In the face of these changes to schools, we should not be so quick simply to celebrate personal goods like parental choice, but rather must focus our attention on exploring their political impact on democratic living, and whether they can be reconciled with our identity as Americans and the future of democracy. Also, insofar as our words and actions express our consent to an institution, we must stop to consider what parents, corporate leaders, and education reformers are saying politically when they express dissatisfaction with public schools and chose instead to enroll in or support private schools, for-profit schooling, or other alternatives. As the number of these people and their words and actions grow, the crisis of legitimacy among public schools increases.

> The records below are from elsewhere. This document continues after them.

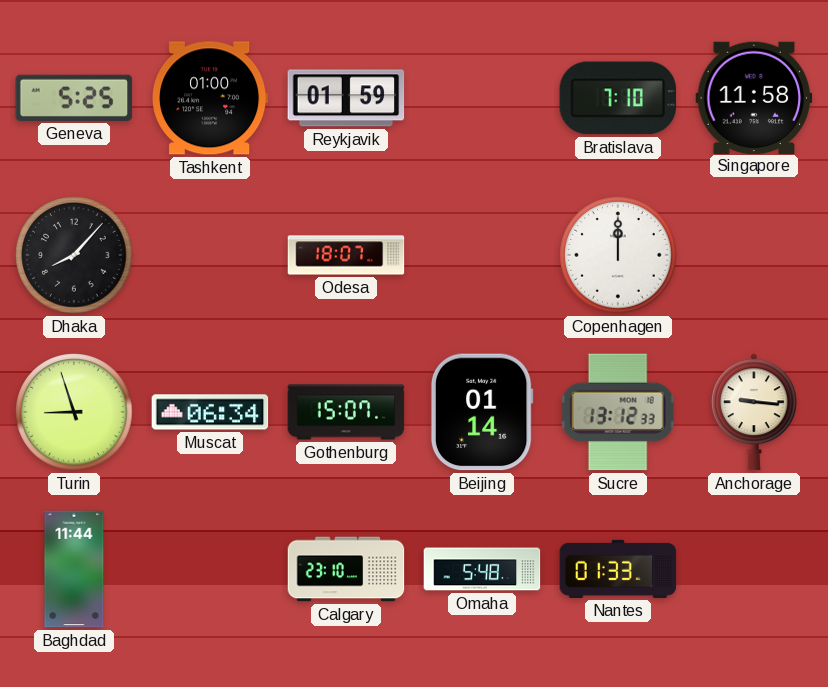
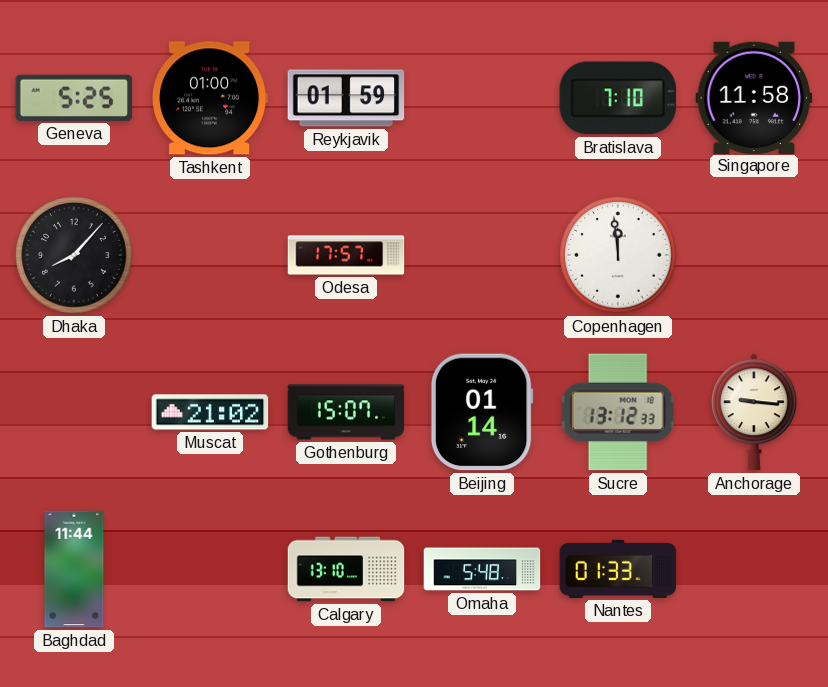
Odesa: 18:07 -> 17:57
Copenhagen: 12:00 -> 11:59
Turin: 8:57 -> none
Muscat: 06:34 -> 21:02
Calgary: 23:10 -> 13:10
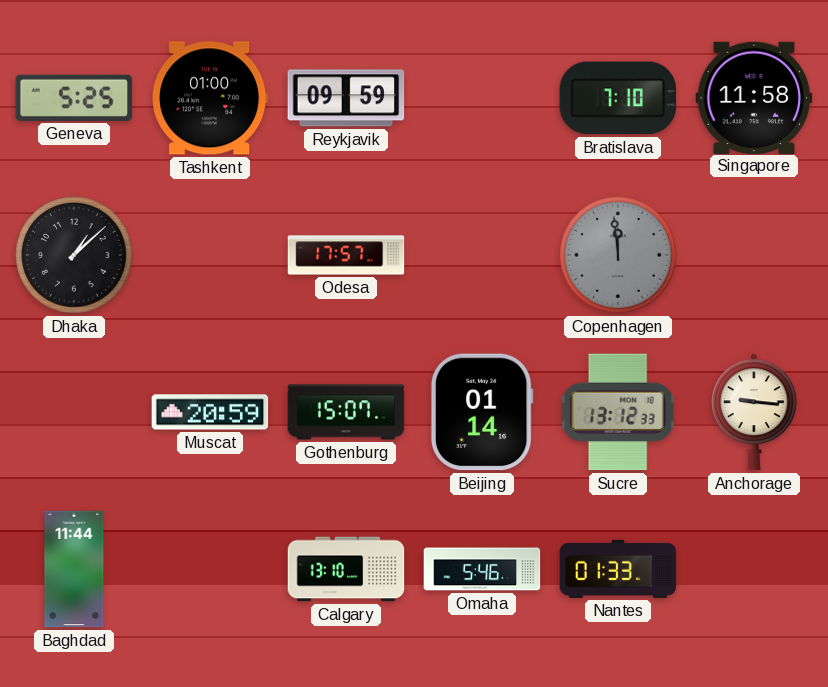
Reykjavik: 01:59 -> 09:59
Dhaka: 8:07 -> 1:08
Copenhagen dial: white -> grey
Muscat: 21:02 -> 20:59
Omaha: 5:48 -> 5:46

We must stop to engage, interpret, question, and challenge dissenting actions that convey that public schools are no longer seen as legitimate by many citizens and leaders. We should probe the criteria citizens use to reach these conclusions and determine how they relate to schools coming up short of our common goals, the norms of liberal democracy, or of justice. Many parents may leave public schools after trying many of the very approaches to supporting and improving education outlined in this book because they simply aren’t seeing enough response within the time frame needed to serve their children. Recognizing the challenges posed by making what may be a difficult decision for many, we should try to understand their rationale and deliberate about the worthiness of the criteria they employed to make their decisions. And we should discuss how their actions can be interpreted as expressing a lack of political legitimacy, rather than merely personal dissatisfaction.

Finally, we should talk about the ways in which deciding to enroll in some of the alternative approaches to traditional public education that I laid out in chapter three may entail pursuing individual interests to the potential harm of others and supporting schools that fail to uphold basic goals and practices of democracy, thereby putting the future of the citizenry and our democratic way of life at stake. Such difficult conversations help us make more of parents’ decisions to disenroll from public schools. They lead us to deliberate about common values and public goods, thereby embodying important aspects of the process of democracy that may actually help boost disgruntled parents’ faith in democratic public schools and help realign our practices of legitimation.

Taking a more practical look at the criterion of justice in particular may help us understand why some of us have grown frustrated with and withdrawn our support from public schools. Many of us do not possess the sophisticated accounts of justice employed by Rawls and other scholars. Rather, we operate with a sense of what is right and wrong, often with a recognition that the world may never be entirely fair to us. Instead, we seek “enough” or “sufficient” justice within an institution to find it legitimate. We want to see that an institution is fair or just enough, that it meets our benchmarks of acceptability on the continuum between what is right and what is wrong. We tend to weigh this assessment alongside judgments about the quality of the “deal” we are getting through the social contract. If it feels that what we give in exchange for public schools (tax money, time, words of praise, etc.) is a satisfactory exchange, then we are more likely to find the school sufficiently just and politically legitimate. But if the social contract feels inequitable (such as discriminatory or poorly performing schools failing to meet the needs of children in our communities), then we are more likely to express dissatisfaction, deny legitimacy, and sometimes even speak out in protest.22

At the heart of our shared political project is the notion of political legitimacy as something that justifies and validates our institutions, including public schools, thereby enabling democracy to function smoothly. Establishing political legitimacy for our changing schools and for changing responses of citizens to those schools is essential to ensuring that those changes reflect our collective will and the norms of liberal democracy.